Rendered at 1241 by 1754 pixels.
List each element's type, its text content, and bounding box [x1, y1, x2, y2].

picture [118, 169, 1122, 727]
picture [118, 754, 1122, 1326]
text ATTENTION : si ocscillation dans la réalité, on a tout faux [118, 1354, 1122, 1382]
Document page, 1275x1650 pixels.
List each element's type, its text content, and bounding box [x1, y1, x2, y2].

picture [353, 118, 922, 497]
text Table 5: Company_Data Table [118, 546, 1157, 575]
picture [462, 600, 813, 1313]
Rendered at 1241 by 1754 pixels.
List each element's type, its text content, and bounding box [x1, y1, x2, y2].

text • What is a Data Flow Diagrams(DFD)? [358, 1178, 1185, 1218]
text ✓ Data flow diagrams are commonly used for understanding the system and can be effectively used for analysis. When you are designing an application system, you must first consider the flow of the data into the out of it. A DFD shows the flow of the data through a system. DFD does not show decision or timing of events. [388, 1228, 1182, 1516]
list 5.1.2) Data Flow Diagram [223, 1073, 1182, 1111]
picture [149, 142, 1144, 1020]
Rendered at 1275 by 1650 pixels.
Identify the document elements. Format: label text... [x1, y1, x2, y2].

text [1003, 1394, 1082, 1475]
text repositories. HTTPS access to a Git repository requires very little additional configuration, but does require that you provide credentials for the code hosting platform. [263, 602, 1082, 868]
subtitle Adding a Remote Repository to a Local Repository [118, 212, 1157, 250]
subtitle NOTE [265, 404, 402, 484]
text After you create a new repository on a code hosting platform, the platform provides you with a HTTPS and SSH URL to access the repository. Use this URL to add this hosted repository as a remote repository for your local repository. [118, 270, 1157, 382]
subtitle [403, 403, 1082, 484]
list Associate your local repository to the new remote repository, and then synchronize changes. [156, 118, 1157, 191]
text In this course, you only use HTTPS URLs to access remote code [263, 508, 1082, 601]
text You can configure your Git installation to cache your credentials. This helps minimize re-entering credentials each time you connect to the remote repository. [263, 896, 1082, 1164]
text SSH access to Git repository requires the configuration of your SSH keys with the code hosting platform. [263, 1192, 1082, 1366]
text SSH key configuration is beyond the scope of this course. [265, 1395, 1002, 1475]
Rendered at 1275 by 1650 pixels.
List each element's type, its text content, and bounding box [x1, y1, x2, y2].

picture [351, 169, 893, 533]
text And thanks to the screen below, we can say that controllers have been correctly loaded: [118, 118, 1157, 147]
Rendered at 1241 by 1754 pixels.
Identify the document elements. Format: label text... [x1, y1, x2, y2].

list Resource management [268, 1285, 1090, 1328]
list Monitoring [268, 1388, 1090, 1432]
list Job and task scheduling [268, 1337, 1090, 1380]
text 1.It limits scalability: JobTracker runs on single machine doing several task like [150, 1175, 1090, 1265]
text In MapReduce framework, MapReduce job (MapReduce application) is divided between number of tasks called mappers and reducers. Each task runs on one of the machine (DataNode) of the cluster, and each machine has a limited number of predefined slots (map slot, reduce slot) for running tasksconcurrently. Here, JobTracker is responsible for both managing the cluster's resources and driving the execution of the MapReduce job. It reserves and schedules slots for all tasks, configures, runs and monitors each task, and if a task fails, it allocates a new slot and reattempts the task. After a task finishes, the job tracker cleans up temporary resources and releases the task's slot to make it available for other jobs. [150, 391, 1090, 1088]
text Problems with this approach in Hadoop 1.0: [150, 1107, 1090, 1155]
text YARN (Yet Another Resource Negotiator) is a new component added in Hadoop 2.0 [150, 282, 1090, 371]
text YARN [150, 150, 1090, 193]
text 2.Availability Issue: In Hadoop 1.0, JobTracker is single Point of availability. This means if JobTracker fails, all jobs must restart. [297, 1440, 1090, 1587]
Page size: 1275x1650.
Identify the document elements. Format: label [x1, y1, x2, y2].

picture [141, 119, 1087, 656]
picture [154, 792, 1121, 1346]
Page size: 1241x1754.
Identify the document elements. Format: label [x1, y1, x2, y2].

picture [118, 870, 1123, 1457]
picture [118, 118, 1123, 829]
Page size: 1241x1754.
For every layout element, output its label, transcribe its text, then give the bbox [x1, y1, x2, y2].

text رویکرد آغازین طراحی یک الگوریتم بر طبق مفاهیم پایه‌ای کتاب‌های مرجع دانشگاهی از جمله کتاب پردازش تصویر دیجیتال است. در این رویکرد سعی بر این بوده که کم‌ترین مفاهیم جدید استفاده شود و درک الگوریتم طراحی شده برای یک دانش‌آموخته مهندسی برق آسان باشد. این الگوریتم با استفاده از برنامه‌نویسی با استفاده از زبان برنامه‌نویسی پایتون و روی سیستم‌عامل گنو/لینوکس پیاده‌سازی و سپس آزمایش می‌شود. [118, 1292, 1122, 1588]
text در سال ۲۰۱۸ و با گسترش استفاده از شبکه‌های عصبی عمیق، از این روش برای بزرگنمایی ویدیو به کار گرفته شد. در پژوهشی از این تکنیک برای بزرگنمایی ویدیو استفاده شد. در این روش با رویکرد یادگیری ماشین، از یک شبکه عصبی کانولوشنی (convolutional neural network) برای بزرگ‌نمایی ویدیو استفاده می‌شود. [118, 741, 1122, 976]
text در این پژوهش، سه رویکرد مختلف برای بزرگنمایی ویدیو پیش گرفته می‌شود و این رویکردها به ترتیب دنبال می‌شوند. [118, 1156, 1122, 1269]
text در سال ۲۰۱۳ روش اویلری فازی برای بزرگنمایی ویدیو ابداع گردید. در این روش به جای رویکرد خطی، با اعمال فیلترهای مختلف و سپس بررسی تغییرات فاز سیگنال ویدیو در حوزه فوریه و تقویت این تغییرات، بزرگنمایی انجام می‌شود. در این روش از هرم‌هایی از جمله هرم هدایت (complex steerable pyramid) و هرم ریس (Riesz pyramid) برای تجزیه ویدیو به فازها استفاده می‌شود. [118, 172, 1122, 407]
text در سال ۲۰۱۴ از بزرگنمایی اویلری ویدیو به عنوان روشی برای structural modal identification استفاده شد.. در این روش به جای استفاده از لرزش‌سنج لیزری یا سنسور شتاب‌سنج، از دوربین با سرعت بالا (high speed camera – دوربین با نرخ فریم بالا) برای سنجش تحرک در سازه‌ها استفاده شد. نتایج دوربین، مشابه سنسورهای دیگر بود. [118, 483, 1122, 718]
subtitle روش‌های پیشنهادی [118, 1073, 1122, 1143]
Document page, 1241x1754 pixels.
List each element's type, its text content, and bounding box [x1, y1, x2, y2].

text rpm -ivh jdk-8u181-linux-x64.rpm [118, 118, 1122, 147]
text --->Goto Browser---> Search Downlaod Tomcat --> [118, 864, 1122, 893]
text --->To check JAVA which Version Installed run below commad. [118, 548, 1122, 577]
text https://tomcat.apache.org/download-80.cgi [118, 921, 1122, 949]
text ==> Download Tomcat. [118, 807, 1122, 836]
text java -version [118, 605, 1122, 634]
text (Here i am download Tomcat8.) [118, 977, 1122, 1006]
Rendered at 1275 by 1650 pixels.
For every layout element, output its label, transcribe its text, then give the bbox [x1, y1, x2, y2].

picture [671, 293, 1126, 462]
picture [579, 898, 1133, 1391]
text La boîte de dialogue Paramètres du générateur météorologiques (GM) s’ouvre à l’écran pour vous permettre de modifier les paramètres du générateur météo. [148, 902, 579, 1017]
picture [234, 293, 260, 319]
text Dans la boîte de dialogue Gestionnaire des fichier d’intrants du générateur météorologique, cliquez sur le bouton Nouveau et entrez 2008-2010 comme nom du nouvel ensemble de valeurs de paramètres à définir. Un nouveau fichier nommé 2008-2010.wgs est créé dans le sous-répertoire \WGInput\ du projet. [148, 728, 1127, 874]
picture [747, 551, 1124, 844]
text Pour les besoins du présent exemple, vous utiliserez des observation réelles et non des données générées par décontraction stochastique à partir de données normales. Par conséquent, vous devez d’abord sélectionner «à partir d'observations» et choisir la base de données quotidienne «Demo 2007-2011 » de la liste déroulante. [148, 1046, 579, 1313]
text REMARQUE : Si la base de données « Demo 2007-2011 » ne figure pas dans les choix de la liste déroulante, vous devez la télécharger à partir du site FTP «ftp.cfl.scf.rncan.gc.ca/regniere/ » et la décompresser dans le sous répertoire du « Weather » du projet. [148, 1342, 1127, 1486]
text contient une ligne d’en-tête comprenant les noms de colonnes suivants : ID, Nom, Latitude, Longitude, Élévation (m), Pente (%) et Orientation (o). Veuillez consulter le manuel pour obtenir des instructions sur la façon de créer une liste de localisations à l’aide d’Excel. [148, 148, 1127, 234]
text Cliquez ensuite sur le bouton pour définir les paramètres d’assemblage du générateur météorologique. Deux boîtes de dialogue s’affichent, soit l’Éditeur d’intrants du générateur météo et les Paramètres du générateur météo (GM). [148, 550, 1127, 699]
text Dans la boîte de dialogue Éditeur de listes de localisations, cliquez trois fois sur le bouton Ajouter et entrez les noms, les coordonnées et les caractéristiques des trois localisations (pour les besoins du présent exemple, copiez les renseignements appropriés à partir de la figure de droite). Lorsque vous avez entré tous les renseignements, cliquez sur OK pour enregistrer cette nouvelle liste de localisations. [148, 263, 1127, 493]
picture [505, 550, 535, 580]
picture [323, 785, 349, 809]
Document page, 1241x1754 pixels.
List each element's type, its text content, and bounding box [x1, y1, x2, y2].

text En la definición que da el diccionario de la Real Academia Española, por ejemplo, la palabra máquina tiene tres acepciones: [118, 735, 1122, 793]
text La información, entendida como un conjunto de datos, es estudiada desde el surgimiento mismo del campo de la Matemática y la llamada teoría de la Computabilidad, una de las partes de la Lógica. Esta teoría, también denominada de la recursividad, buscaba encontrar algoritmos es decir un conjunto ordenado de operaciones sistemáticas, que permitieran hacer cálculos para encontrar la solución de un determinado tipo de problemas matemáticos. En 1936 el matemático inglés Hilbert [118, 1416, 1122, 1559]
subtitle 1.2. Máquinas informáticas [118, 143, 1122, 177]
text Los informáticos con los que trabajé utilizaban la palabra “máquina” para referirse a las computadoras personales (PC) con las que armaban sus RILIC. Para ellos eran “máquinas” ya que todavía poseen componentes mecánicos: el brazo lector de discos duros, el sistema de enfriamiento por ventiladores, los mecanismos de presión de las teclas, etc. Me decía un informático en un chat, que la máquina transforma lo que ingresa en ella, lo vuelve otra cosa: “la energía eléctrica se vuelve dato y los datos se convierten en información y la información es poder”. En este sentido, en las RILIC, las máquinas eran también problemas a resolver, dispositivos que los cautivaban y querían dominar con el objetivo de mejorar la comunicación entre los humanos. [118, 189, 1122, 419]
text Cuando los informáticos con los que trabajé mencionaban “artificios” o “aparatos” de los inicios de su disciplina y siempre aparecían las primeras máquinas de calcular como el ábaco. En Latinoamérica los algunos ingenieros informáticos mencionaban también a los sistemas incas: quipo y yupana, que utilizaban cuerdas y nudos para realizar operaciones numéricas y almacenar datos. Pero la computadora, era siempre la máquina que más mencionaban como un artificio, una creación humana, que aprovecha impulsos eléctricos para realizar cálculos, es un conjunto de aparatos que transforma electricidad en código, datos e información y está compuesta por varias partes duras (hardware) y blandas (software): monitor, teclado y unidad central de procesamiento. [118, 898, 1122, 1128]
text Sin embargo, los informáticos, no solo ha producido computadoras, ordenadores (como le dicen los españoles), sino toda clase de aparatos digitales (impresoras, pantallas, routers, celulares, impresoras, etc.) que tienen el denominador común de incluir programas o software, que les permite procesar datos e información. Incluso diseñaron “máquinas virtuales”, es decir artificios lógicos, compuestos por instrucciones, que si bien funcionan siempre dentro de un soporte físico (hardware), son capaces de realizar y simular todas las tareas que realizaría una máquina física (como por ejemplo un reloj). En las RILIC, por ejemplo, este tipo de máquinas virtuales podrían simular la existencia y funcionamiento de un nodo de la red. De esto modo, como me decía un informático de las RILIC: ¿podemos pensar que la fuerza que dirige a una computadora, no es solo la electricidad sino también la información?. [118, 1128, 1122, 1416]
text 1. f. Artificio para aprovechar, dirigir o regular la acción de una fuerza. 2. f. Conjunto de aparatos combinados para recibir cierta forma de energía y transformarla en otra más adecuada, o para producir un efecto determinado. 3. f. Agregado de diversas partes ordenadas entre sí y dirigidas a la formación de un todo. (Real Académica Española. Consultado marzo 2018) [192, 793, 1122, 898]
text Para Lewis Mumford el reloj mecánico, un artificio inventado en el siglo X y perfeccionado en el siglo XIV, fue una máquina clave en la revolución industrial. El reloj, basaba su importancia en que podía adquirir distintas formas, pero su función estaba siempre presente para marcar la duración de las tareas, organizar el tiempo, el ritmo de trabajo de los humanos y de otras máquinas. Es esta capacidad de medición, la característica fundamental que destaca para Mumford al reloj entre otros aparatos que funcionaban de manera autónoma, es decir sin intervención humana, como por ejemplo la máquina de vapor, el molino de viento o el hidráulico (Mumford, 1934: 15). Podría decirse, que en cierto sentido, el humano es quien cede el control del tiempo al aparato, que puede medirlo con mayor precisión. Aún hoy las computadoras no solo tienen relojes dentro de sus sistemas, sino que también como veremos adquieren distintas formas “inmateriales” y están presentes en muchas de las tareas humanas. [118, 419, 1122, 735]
= = = =
What you will do: Please change "REMARQUE" to "NOTE" in the part of the data that opens with the line containing "picture [671, 293, 1126, 462]" and closes with the line containing "text Cliquez ensuite", and give those lines again with nothing else altered.

Output of the exercise:
picture [671, 293, 1126, 462]
picture [579, 898, 1133, 1391]
text La boîte de dialogue Paramètres du générateur météorologiques (GM) s’ouvre à l’écran pour vous permettre de modifier les paramètres du générateur météo. [148, 902, 579, 1017]
picture [234, 293, 260, 319]
text Dans la boîte de dialogue Gestionnaire des fichier d’intrants du générateur météorologique, cliquez sur le bouton Nouveau et entrez 2008-2010 comme nom du nouvel ensemble de valeurs de paramètres à définir. Un nouveau fichier nommé 2008-2010.wgs est créé dans le sous-répertoire \WGInput\ du projet. [148, 728, 1127, 874]
picture [747, 551, 1124, 844]
text Pour les besoins du présent exemple, vous utiliserez des observation réelles et non des données générées par décontraction stochastique à partir de données normales. Par conséquent, vous devez d’abord sélectionner «à partir d'observations» et choisir la base de données quotidienne «Demo 2007-2011 » de la liste déroulante. [148, 1046, 579, 1313]
text NOTE : Si la base de données « Demo 2007-2011 » ne figure pas dans les choix de la liste déroulante, vous devez la télécharger à partir du site FTP «ftp.cfl.scf.rncan.gc.ca/regniere/ » et la décompresser dans le sous répertoire du « Weather » du projet. [148, 1342, 1127, 1486]
text contient une ligne d’en-tête comprenant les noms de colonnes suivants : ID, Nom, Latitude, Longitude, Élévation (m), Pente (%) et Orientation (o). Veuillez consulter le manuel pour obtenir des instructions sur la façon de créer une liste de localisations à l’aide d’Excel. [148, 148, 1127, 234]
text Cliquez ensuite sur le bouton pour définir les paramètres d’assemblage du générateur météorologique. Deux boîtes de dialogue s’affichent, soit l’Éditeur d’intrants du générateur météo et les Paramètres du générateur météo (GM). [148, 550, 1127, 699]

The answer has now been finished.